• EXERCISE PROMPT: Reproduce exactly the lines from the start of the records through the line containing "(000) | $28,146 | |", both included. Leave the pictures out.

INFORMATION GIVEN section start

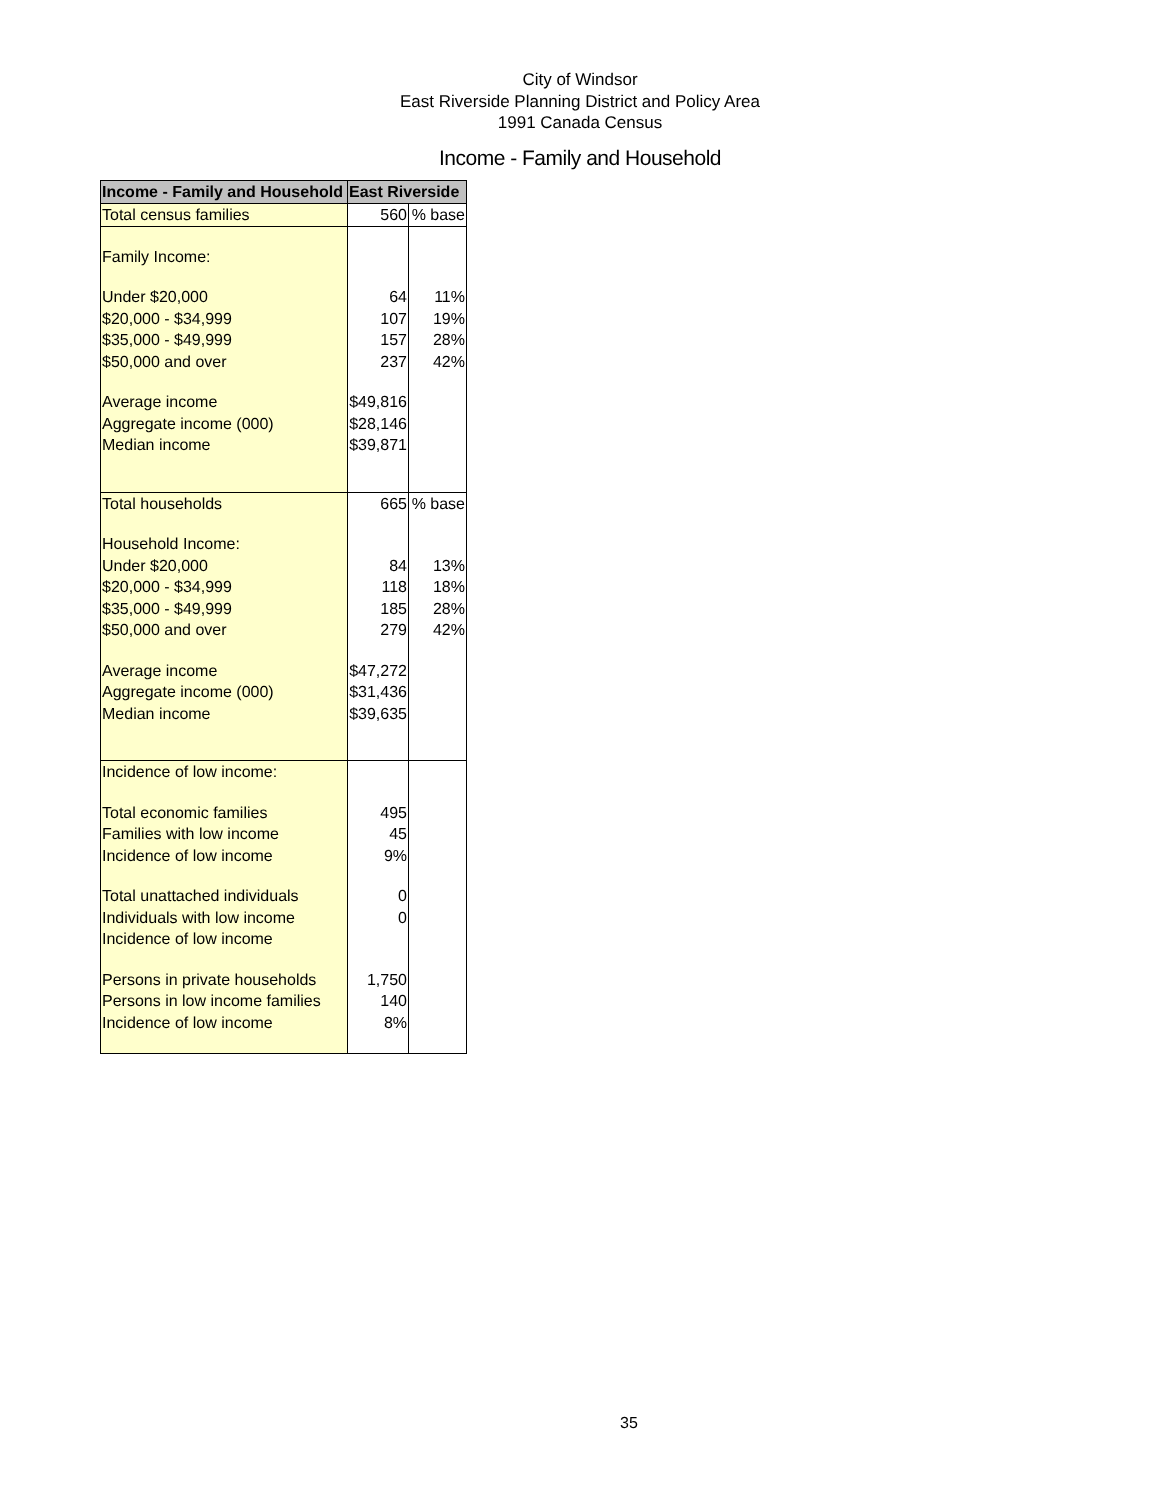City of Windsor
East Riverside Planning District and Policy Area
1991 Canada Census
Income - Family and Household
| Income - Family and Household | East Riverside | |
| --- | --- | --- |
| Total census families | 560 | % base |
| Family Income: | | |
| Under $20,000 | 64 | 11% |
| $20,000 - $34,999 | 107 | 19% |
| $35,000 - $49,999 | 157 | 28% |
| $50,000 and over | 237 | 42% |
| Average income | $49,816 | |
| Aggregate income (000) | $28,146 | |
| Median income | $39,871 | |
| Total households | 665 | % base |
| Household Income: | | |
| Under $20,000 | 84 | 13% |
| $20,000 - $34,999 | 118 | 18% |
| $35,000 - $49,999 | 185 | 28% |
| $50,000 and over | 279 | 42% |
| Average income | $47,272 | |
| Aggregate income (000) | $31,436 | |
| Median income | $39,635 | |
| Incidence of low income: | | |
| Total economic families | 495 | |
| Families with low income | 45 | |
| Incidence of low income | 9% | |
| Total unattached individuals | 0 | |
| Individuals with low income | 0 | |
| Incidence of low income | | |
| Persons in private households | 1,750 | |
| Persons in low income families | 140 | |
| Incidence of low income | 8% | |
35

INFORMATION GIVEN section end

• RESULT OF THIS EXERCISE:
City of Windsor
East Riverside Planning District and Policy Area
1991 Canada Census
Income - Family and Household
| Income - Family and Household | East Riverside | |
| --- | --- | --- |
| Total census families | 560 | % base |
| Family Income: | | |
| Under $20,000 | 64 | 11% |
| $20,000 - $34,999 | 107 | 19% |
| $35,000 - $49,999 | 157 | 28% |
| $50,000 and over | 237 | 42% |
| Average income | $49,816 | |
| Aggregate income (000) | $28,146 | |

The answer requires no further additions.